Soldats de fortune













"Les historiens nationalistes russes répètent à l'envie que la victoire des bolcheviks dans la guerre civile a été dûe aux 300 000 étrangers des bataillons et régiments "internationalistes" composés de Chinois, de Hongrois, d'Allemands, anciens prisonniers de guerre, ou de Coréens qui avaient fui leur pays soumis à une féroce occupation japonaise. Dans leur xénophobie, ils comptent même souvent parmi ces internationalistes des régiments de Bachkirs et de Kirguizes, populations qui faisaient partie de l'empire russe depuis des décennies.(...)
Le premier recrutement de Chinois dans l'Armée Rouge s'est effectué de façon pittoresque. Le général Iona Iakir, que Staline fera, lui aussi, condamner à mort en juin 1937 aux côtés de Primakov, Toukhatchevsky, Poutna et quelques autres, raconte comment l'armée rouge en Ukraine recruta, sans l'avoir cherché, 450 Chinois enfuis de Roumanie. De garde un soir de janvier 1918, il est réveillé à l'aube par un cri.
" Je me frottais les yeux ; devant moi se tenait un Chinois vêtu d'une sorte de jaquette bleue. Il prononça un mot :
- Vassiki. Je suis, à moi, Vassiki.
- Qu'est-ce-que tu veux ? lui demandai-je.
- Il faut Chinois.
- De quel Chinois tu me parles ?
Il répéta :
- Il faut Chinois ?
Je ne comprenais pas ce qu'il voulait...
"Deux heurs plus tard, le même Chinois entra dans notre état-major et par signes nous invita à sortir. Nous sortîmes et nous comprîmes : environ 450 Chinois se tenaient alignés dehors. Au cri de "Vassiki", ils se raidirent. Les Roumains avaient fusillé trois Chinois qu'ils soupçonnaient d'espionnage. Furieux, les Chinois qui travaillaient à l'arrière du front dans une exploitation forestière se rallièrent à nous.
"Nus et affamés, ils formaient un tableau effrayant. Nous étions peu nombreux et nous avions beaucoup d'armes que nous n'aurions pas pu emporter et qu'il aurait fallu abandonner. Nous décidâmes qu'ils feraient des soldats (et la suite montra qu'ils étaient des soldats remarquables). Nous les avons chaussés, vêtus, armés. Leur bataillon donnait l'impression de petits soldats de plomb."(...)
══════════════════════════════
## CONSIGNE A
D'après l'extrait, combien de Chinois enfuis de Roumanie l'armée rouge en Ukraine a-t-elle recrutés ?
══════════════════════════════
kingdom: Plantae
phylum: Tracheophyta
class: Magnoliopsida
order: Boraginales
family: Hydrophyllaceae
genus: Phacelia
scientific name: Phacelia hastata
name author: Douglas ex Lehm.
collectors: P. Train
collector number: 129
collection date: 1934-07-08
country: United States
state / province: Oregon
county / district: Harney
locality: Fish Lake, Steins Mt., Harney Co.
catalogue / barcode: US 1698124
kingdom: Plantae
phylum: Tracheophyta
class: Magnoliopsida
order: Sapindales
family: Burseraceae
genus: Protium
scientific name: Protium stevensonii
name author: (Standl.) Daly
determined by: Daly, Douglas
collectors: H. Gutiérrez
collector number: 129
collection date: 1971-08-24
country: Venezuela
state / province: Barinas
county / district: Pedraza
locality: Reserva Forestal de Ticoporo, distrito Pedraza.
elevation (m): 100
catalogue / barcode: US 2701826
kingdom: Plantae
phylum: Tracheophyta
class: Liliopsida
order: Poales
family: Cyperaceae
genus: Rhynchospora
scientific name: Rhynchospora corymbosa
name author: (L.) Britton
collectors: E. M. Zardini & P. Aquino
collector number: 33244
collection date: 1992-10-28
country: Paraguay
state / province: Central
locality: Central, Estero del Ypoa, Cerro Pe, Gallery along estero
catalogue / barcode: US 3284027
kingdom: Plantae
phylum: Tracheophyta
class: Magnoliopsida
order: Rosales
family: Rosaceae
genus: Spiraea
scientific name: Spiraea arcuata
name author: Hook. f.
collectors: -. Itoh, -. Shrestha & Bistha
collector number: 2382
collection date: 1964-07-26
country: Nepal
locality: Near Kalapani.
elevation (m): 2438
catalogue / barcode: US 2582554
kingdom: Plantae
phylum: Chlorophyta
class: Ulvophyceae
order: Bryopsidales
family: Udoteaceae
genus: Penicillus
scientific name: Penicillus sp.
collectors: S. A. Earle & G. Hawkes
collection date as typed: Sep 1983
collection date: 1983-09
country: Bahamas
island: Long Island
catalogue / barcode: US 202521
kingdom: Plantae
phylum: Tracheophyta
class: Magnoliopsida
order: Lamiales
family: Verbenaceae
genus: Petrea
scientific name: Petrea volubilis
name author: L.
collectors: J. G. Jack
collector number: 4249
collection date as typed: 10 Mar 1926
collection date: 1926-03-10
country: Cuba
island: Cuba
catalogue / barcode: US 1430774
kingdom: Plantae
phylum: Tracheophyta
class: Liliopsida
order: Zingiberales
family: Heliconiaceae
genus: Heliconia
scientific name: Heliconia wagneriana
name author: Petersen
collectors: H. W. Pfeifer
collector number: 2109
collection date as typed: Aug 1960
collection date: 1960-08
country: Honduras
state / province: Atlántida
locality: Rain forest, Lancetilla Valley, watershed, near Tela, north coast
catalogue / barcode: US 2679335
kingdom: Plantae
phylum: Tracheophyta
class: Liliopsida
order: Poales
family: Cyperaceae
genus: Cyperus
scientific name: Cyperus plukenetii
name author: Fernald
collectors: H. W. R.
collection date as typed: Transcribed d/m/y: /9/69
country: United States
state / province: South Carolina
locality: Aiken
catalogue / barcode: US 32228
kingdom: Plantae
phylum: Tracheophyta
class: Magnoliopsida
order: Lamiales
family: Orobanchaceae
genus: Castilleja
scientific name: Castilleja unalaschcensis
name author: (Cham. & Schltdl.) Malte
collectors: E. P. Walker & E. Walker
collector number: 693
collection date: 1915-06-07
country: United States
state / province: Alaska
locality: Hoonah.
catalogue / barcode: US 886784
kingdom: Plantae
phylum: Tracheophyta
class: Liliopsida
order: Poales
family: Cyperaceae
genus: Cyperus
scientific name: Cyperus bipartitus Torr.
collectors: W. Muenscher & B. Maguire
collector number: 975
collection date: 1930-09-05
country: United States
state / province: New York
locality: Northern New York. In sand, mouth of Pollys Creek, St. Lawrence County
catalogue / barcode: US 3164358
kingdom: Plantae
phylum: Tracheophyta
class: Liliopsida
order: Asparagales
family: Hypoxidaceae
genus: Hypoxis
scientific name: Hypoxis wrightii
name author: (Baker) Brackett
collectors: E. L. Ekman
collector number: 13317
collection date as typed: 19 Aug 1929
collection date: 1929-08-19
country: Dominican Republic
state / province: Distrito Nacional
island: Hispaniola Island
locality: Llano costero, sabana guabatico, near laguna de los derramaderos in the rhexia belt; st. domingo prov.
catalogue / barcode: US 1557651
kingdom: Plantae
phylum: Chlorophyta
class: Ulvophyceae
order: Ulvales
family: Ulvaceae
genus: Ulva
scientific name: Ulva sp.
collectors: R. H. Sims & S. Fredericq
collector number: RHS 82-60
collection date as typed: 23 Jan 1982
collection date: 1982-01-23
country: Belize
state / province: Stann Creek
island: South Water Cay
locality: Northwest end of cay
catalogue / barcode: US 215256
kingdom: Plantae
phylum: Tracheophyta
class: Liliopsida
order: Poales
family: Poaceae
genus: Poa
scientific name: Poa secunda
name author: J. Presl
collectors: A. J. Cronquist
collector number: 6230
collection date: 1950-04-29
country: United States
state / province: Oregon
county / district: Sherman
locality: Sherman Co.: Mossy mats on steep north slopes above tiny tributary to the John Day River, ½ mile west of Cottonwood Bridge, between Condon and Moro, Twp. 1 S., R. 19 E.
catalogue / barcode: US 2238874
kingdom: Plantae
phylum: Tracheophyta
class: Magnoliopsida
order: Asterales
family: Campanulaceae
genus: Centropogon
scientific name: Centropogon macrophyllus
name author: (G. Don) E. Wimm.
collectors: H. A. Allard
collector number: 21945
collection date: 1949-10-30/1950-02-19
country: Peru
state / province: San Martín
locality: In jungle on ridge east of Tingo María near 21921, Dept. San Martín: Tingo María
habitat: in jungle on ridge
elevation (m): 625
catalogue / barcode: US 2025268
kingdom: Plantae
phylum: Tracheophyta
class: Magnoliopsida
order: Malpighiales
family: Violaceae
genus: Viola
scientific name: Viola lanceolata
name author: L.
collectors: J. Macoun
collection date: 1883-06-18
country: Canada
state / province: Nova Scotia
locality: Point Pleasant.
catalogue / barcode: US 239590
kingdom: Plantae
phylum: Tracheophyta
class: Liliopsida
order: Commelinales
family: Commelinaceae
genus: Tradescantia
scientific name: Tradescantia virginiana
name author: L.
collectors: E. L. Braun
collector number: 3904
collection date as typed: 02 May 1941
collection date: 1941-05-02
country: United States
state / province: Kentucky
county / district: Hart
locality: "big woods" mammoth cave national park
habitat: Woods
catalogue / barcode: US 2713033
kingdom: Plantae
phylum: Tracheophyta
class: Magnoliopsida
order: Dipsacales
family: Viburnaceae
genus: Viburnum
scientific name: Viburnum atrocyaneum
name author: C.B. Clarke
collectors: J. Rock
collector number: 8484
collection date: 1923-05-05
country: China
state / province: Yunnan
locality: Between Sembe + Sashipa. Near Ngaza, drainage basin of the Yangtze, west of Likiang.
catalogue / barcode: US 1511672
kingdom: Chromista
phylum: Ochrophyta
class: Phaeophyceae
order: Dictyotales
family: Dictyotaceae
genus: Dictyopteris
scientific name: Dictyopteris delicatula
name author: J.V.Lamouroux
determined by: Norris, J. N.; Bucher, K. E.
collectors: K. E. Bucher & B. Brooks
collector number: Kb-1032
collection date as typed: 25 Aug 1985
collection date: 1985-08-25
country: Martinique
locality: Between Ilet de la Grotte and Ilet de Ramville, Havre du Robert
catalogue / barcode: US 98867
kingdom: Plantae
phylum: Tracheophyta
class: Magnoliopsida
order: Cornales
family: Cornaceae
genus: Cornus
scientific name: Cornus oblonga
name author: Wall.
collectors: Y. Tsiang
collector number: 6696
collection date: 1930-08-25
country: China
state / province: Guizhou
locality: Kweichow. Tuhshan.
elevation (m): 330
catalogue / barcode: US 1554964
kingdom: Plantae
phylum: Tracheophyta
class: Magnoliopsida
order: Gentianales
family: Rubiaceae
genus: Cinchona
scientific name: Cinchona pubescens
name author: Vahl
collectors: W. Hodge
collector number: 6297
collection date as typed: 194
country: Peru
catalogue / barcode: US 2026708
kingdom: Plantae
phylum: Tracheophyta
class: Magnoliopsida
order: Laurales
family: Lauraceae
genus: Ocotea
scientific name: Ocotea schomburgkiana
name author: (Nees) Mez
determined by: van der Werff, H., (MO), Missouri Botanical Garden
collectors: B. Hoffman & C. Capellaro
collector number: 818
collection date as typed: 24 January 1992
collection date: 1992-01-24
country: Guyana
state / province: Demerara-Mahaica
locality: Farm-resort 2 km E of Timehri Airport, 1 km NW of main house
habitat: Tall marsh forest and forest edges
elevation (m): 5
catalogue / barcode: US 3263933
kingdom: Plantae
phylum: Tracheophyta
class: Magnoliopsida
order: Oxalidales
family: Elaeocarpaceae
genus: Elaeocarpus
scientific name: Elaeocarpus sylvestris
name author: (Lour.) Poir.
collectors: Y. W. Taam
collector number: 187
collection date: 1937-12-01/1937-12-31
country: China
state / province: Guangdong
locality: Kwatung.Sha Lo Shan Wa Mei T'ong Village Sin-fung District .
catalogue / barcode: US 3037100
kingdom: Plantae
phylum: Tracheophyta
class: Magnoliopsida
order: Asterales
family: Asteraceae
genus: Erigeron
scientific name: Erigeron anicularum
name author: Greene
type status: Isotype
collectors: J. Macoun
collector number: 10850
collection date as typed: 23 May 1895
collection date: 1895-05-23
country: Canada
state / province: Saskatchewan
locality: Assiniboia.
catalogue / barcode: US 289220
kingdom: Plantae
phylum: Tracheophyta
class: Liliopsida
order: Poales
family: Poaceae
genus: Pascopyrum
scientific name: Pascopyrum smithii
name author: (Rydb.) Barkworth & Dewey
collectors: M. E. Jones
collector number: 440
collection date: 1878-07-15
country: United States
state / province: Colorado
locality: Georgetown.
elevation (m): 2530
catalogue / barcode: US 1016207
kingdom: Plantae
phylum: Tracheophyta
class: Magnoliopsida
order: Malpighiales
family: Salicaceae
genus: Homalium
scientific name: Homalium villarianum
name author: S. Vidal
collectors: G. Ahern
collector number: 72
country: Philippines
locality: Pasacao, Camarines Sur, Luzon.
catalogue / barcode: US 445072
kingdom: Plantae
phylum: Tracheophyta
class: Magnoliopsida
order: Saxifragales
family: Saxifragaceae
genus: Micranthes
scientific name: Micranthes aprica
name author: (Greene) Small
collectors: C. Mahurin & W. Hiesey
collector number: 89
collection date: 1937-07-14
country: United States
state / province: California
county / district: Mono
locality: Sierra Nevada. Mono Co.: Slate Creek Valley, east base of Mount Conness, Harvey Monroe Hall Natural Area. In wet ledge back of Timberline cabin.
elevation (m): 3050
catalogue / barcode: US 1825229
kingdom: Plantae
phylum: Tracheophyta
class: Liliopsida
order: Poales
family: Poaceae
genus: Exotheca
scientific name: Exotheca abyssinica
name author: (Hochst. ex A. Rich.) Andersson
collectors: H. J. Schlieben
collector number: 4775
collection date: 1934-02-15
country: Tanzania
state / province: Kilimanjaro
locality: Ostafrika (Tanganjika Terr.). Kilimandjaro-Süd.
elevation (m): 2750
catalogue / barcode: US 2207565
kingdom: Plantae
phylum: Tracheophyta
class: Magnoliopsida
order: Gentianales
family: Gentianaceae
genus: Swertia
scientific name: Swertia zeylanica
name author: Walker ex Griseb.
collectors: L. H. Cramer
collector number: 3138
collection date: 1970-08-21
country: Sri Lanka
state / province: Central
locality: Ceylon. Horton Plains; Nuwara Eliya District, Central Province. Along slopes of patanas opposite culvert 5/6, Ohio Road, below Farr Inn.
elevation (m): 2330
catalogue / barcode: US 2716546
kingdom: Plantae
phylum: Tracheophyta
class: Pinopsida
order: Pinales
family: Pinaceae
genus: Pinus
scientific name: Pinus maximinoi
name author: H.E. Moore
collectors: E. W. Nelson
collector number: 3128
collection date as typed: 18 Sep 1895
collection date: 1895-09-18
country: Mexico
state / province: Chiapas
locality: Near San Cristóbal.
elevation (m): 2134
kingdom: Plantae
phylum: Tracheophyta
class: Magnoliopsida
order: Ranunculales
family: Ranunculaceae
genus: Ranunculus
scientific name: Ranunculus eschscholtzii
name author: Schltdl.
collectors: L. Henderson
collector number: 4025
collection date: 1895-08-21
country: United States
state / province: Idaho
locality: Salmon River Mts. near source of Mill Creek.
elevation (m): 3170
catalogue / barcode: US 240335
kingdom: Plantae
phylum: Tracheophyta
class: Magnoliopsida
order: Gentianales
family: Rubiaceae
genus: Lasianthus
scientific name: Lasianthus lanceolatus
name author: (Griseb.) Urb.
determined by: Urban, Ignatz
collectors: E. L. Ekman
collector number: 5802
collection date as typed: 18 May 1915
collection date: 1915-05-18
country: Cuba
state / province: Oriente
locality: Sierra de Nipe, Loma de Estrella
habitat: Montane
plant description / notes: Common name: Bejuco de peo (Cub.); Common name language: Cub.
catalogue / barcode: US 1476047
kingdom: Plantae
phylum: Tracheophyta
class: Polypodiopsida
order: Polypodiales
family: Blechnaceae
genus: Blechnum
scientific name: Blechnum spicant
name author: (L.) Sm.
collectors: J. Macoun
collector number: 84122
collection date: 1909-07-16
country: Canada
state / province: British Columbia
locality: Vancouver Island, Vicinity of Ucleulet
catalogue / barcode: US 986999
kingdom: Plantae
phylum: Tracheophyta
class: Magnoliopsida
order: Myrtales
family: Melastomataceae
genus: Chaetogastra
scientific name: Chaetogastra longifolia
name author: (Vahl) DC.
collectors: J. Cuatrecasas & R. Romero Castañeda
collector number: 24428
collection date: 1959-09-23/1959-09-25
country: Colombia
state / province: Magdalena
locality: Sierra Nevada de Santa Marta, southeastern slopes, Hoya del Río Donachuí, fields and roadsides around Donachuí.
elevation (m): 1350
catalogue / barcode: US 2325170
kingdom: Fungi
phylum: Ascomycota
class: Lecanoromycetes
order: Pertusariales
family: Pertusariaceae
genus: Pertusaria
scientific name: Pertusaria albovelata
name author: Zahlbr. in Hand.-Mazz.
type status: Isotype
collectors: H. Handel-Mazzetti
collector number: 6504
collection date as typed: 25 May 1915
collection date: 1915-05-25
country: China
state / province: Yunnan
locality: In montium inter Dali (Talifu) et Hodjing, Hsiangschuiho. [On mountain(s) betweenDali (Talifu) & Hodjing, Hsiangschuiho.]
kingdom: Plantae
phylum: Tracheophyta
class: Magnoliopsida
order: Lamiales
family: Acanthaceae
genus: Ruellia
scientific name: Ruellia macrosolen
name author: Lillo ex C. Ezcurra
══════════════════════════════
## CONSIGNE B
Recopiez le listing depuis son début jusqu'à la ligne contenant "locality: Fish Lake, Steins Mt., Harney Co." incluse, en substituant "collected by" à "collectors" et sans rien modifier d'autre.

## RÉSULTAT ATTENDU A
Environ 450 Chinois.

## RÉSULTAT ATTENDU B
kingdom: Plantae
phylum: Tracheophyta
class: Magnoliopsida
order: Boraginales
family: Hydrophyllaceae
genus: Phacelia
scientific name: Phacelia hastata
name author: Douglas ex Lehm.
collected by: P. Train
collector number: 129
collection date: 1934-07-08
country: United States
state / province: Oregon
county / district: Harney
locality: Fish Lake, Steins Mt., Harney Co.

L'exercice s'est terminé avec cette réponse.